The authors conclude that relatively low on-treatment systolic pressure, minimal drug treatment, and younger age are reliable indicators of success in patients remaining normotensive after withdrawal of medication. They point out the substantial potential savings if approximately one third of elderly patients could be managed without antihypertensive medications.
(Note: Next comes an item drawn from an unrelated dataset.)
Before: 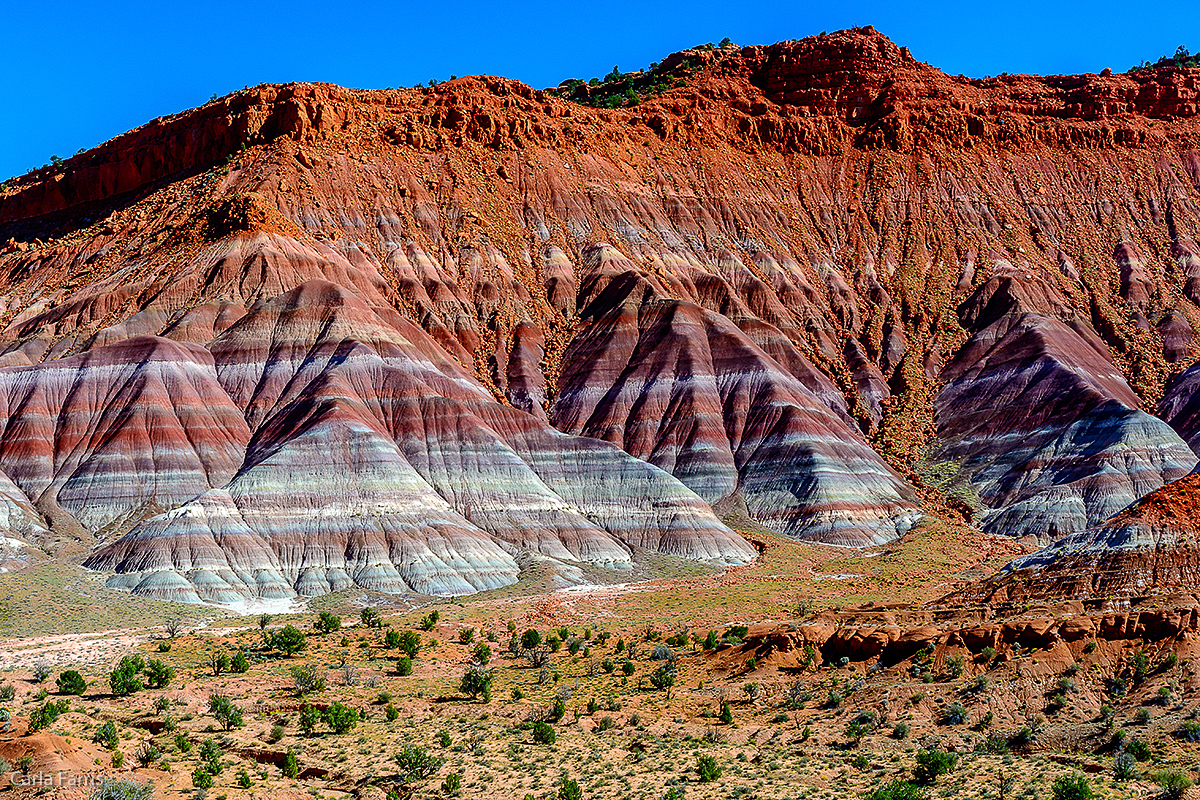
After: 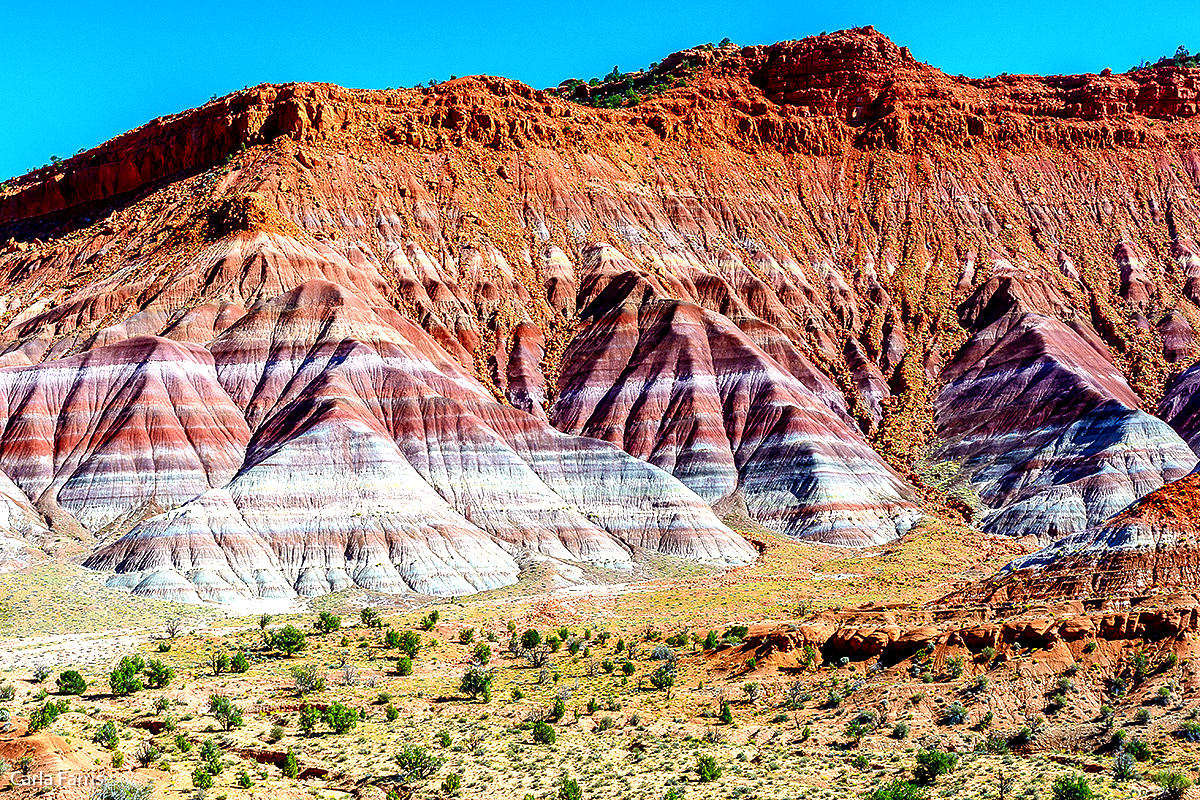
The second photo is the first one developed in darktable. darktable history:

editor's note: Thirty to 40 percent of patients remain normotensive 12 months after withdrawal of antihypertensive medications. For years, we have been crusading to find and treat every hypertensive patient, and the results have been impressive in terms of falling mortality and morbidity from stroke. Have we gone too far? Have we incorrectly labeled nearly one third of our “hypertensive” patients? Besides the costs of medication, office visits, and overt medical expenses, have we subjected these patients unnecessarily to stress and the side effects of medication? The good news from this study is that we can withdraw antihypertensive medications safely in many elderly patients, provided we have good monitoring. I wonder how many other accumulated medications could be withdrawn safely from elderly patients. In particular, the proportion of elderly women taking thyroid replacement medications seems extraordinarily high in my area. Is this a reflection of a true epidemic or a residual from a medical “fashion”? Could I risk withdrawing treatment without making the patients miserable?—A.D.W.